Unite said its members at Balfour Beatty Engineering Services (BBES) backed industrial action by 67% after being re-balloted following a legal challenge to an earlier vote.
Electricians, plumbers and heating and ventilating engineers were among those who voted for strike action which Unite warned could hit high profile projects and sites such as Crossrail, Sellafield and Grangemouth.
Unite said it had given an undertaking to the courts that it will not call industrial action until after the outcome of a hearing due to be held next Tuesday after another legal challenge from the company.
National officer Bernard McAulay said: "This high yes vote for strike action indicates the resentment felt by our members. They are enraged over the use of bully-boy tactics used to try and usher in an era of de-skilling across the sector as well as massive pay cuts.

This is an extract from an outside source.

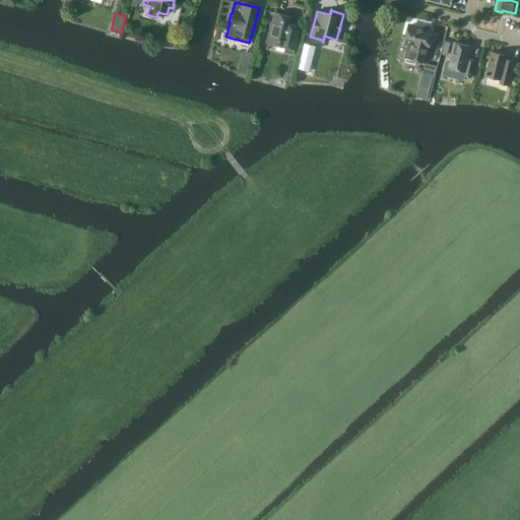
[(293,55),(300,28),(300,27),(291,24),(294,17),(276,13),(273,23),(271,23),(266,42),(285,47),(283,52),(293,55)]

"Balfour Beatty needs to recognise it has lost the support of its employees. They need to re-join the industry-wide agreements which have served the industry so well. Our members know that Balfour Beatty is a vastly profitable company and that it has no need whatsoever to rob them of their livelihoods so that it can increase its profits."

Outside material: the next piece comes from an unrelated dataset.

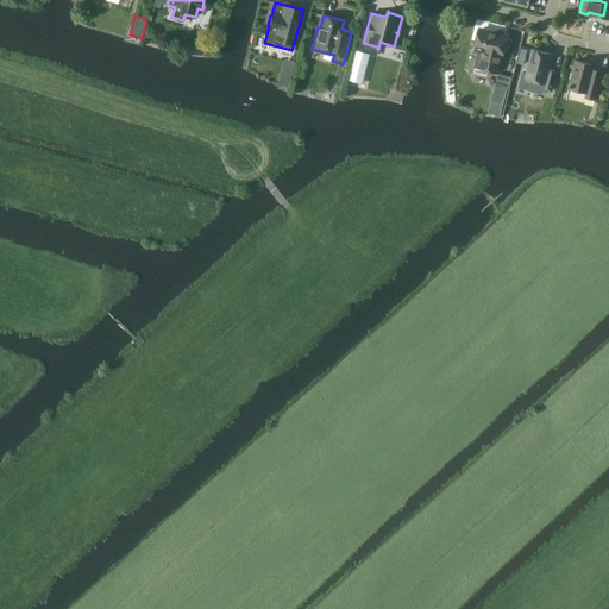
[(476,66),(475,71),(487,75),(488,69),(497,71),(501,56),(502,56),(508,36),(498,32),(497,33),(479,29),(476,42),(475,49),(479,50),(478,56),(476,66)]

The union is in dispute with seven firms, claiming they have "torn up" agreements and set new pay and conditions in the industry.

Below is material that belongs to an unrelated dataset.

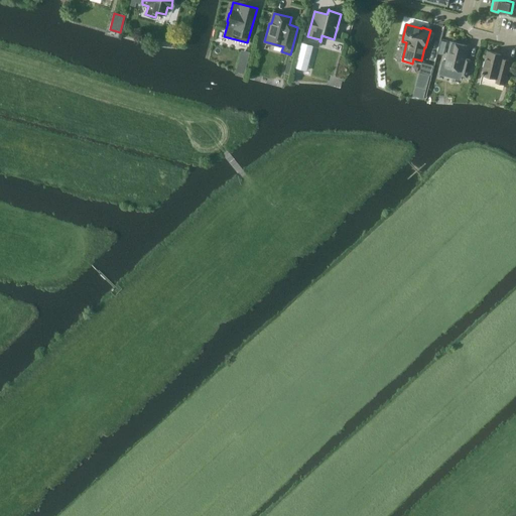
[(460,75),(461,75),(467,77),(472,59),(466,58),(469,45),(452,41),(446,62),(443,61),(441,71),(442,74),(458,77),(460,76),(460,75)]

Unite has reported the firms to the Office of Fair Trading (OFT), claiming they acted in an anti-competitive way by "driving down" pay and conditions.
Unite said it was the first complaint of its kind by a union and comes amid continuing protests across the country which started last year.
A total of 295 Unite members at Balfour Beatty voted in favour of a strike, 145 voted no, with six spoilt papers in a 50% turnout.
A company spokesman said: "Balfour Beatty Engineering Services (BBES) is disappointed that with 96% of our employees already signed up to the Besna agreement and ready to move forward to secure new work and opportunities in 2012, Unite has today announced a ballot result claiming a narrow mandate for strike action.
"Only 295 BBES staff and operative employees, out of a workforce of 3,063, actually voted in favour of strike action. A number of fundamental deficiencies in the Unite ballot have again been identified from the inclusion of non-BBES staff, non-receipt of ballot papers and the mis-categorisation of sites and our employees.
"BBES has made application to the High Court for an injunction restraining Unite from acting on the outcome of this ballot on the grounds of these fundamental deficiencies and we await the outcome of our application.
"We urge Unite to re-engage in useful dialogue through Acas."